Robin Hood Saves Louisiana

Kevin Costner, yes that Kevin Costner, founded Costner Industries (CINC) in 1993 to find a better way to minimize damage from oil spills.

CINC’s main product is a centrifugal separator that spins fluids very fast, using centrifugal force from the spinning motion to separate oil and water.

Costner’s machines have been used to clean up an oil spill off the coast of Japan and BP is now using them as part of it’s cleanup efforts on the Deepwater Horizon oil spill.

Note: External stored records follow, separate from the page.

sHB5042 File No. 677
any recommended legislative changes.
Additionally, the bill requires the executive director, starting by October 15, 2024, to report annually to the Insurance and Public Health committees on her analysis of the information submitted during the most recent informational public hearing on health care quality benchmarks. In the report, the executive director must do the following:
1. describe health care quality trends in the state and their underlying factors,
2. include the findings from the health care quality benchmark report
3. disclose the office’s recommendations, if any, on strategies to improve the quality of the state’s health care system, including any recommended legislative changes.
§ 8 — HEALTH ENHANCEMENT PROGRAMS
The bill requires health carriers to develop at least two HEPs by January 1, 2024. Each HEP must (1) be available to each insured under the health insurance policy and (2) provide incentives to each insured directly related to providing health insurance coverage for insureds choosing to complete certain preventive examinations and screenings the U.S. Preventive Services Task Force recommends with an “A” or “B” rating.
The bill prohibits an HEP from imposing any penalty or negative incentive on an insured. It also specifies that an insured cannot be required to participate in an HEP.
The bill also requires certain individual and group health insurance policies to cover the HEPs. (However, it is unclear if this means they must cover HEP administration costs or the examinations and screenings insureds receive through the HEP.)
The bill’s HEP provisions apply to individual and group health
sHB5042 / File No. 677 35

CINC’s largest extractor, the V20, can process up to 200 gallons per minute (288,000 gallons per day). According to Costner’s testimony before Congress, “Assuming 20 V-20’s had been deployed to the Exxon Valdez in the first few hours of the spill on local fishing boats, 90% of the spill could have been recovered in less than 1 week. CINC is at its best working as a first line of defense, gathering oil before it has a chance to stray far from the initial spill point. The cost of recovering a spill on the ocean is a fraction of the cost of cleaning up tar once it’s made its way to the shore (roughly $5 million for 20 V-20s versus $4 billion for the Exxon Valdez spill).”

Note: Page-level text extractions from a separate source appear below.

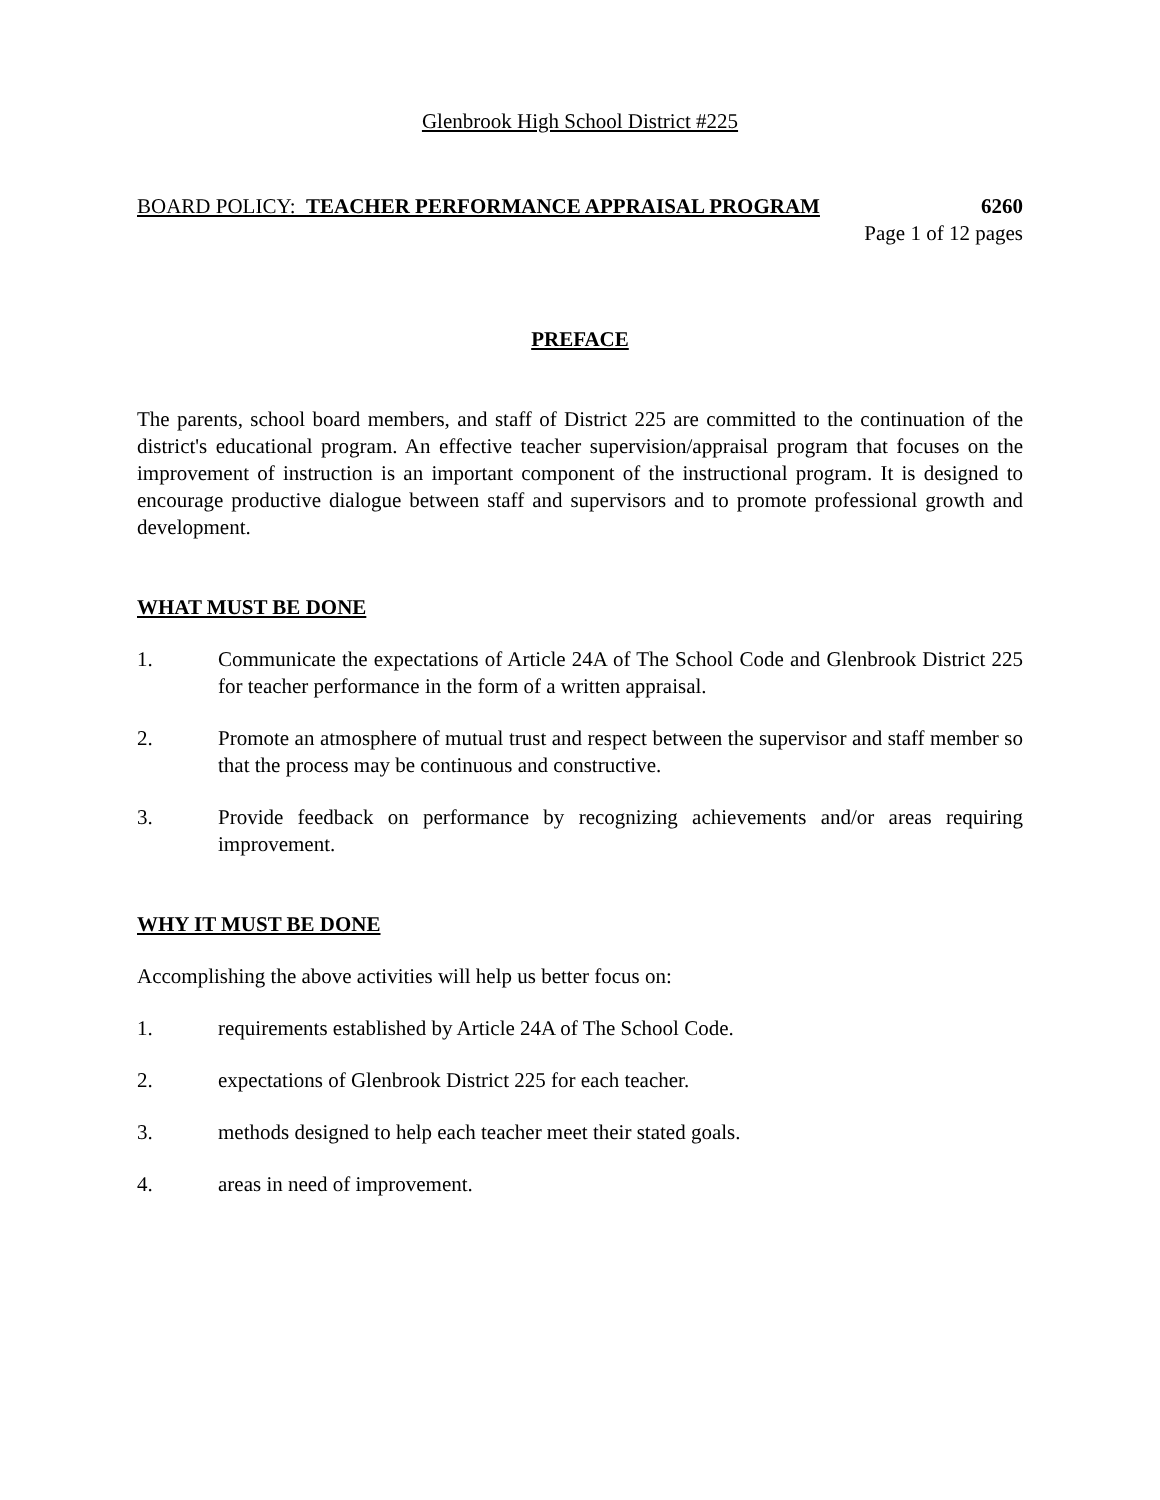Glenbrook High School District #225
BOARD POLICY: TEACHER PERFORMANCE APPRAISAL PROGRAM 6260
Page 1 of 12 pages
PREFACE
The parents, school board members, and staff of District 225 are committed to the continuation of the district's educational program. An effective teacher supervision/appraisal program that focuses on the improvement of instruction is an important component of the instructional program. It is designed to encourage productive dialogue between staff and supervisors and to promote professional growth and development.
WHAT MUST BE DONE
1. Communicate the expectations of Article 24A of The School Code and Glenbrook District 225 for teacher performance in the form of a written appraisal.
2. Promote an atmosphere of mutual trust and respect between the supervisor and staff member so that the process may be continuous and constructive.
3. Provide feedback on performance by recognizing achievements and/or areas requiring improvement.
WHY IT MUST BE DONE
Accomplishing the above activities will help us better focus on:
1. requirements established by Article 24A of The School Code.
2. expectations of Glenbrook District 225 for each teacher.
3. methods designed to help each teacher meet their stated goals.
4. areas in need of improvement.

One of the largest difficulties faced by Costner Industries has been opposition from the federal government. Approximately 0.1% of the water discharged by the device back into a spill area contains oil. Unfortunately, that does not meet the 15ppm (parts per million) limit established by the EPA. In effect, the EPA regulations define the cleaning device as a polluter, because it discharges water containing a small amount of residual oil back into the environment.

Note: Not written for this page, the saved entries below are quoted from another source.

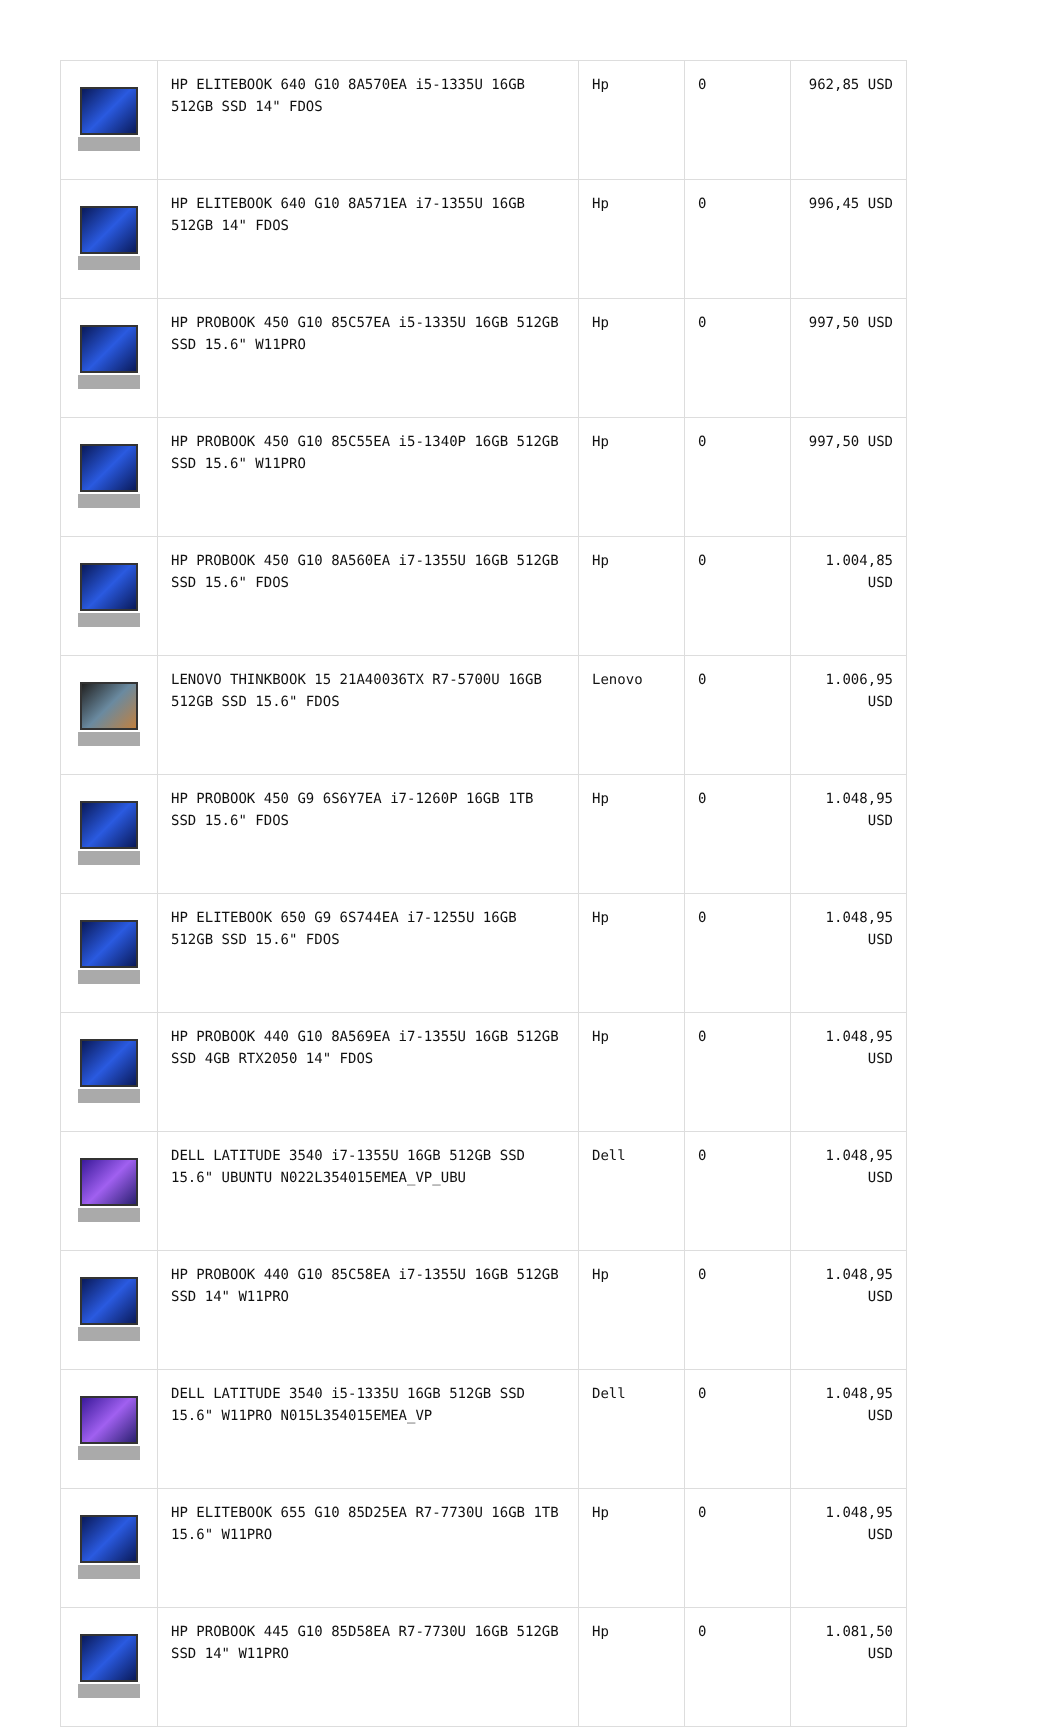| | HP ELITEBOOK 640 G10 8A570EA i5-1335U 16GB 512GB SSD 14" FDOS | Hp | 0 | 962,85 USD |
| | HP ELITEBOOK 640 G10 8A571EA i7-1355U 16GB 512GB 14" FDOS | Hp | 0 | 996,45 USD |
| | HP PROBOOK 450 G10 85C57EA i5-1335U 16GB 512GB SSD 15.6" W11PRO | Hp | 0 | 997,50 USD |
| | HP PROBOOK 450 G10 85C55EA i5-1340P 16GB 512GB SSD 15.6" W11PRO | Hp | 0 | 997,50 USD |
| | HP PROBOOK 450 G10 8A560EA i7-1355U 16GB 512GB SSD 15.6" FDOS | Hp | 0 | 1.004,85 USD |
| | LENOVO THINKBOOK 15 21A40036TX R7-5700U 16GB 512GB SSD 15.6" FDOS | Lenovo | 0 | 1.006,95 USD |
| | HP PROBOOK 450 G9 6S6Y7EA i7-1260P 16GB 1TB SSD 15.6" FDOS | Hp | 0 | 1.048,95 USD |
| | HP ELITEBOOK 650 G9 6S744EA i7-1255U 16GB 512GB SSD 15.6" FDOS | Hp | 0 | 1.048,95 USD |
| | HP PROBOOK 440 G10 8A569EA i7-1355U 16GB 512GB SSD 4GB RTX2050 14" FDOS | Hp | 0 | 1.048,95 USD |
| | DELL LATITUDE 3540 i7-1355U 16GB 512GB SSD 15.6" UBUNTU N022L354015EMEA_VP_UBU | Dell | 0 | 1.048,95 USD |
| | HP PROBOOK 440 G10 85C58EA i7-1355U 16GB 512GB SSD 14" W11PRO | Hp | 0 | 1.048,95 USD |
| | DELL LATITUDE 3540 i5-1335U 16GB 512GB SSD 15.6" W11PRO N015L354015EMEA_VP | Dell | 0 | 1.048,95 USD |
| | HP ELITEBOOK 655 G10 85D25EA R7-7730U 16GB 1TB 15.6" W11PRO | Hp | 0 | 1.048,95 USD |
| | HP PROBOOK 445 G10 85D58EA R7-7730U 16GB 512GB SSD 14" W11PRO | Hp | 0 | 1.081,50 USD |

Kevin goes on to discuss how the federal government has blocked progress in oil cleanup technology “… oil spill response teams were bound by various regulatory policies and rules of testing that effectively stonewalled even the possibility of new technologies entering the market. For the purposes of their own protection, these co-ops and companies were not interested in any technology or method of cleanup that had not received the federal stamp of approval. In order to receive approval, technologies must be tested on actual spills, but the agencies charged with approval will not deploy untested equipment in a spill scenario.” It is sad when the so many of our tax dollars are spent preventing progress on environmental issues.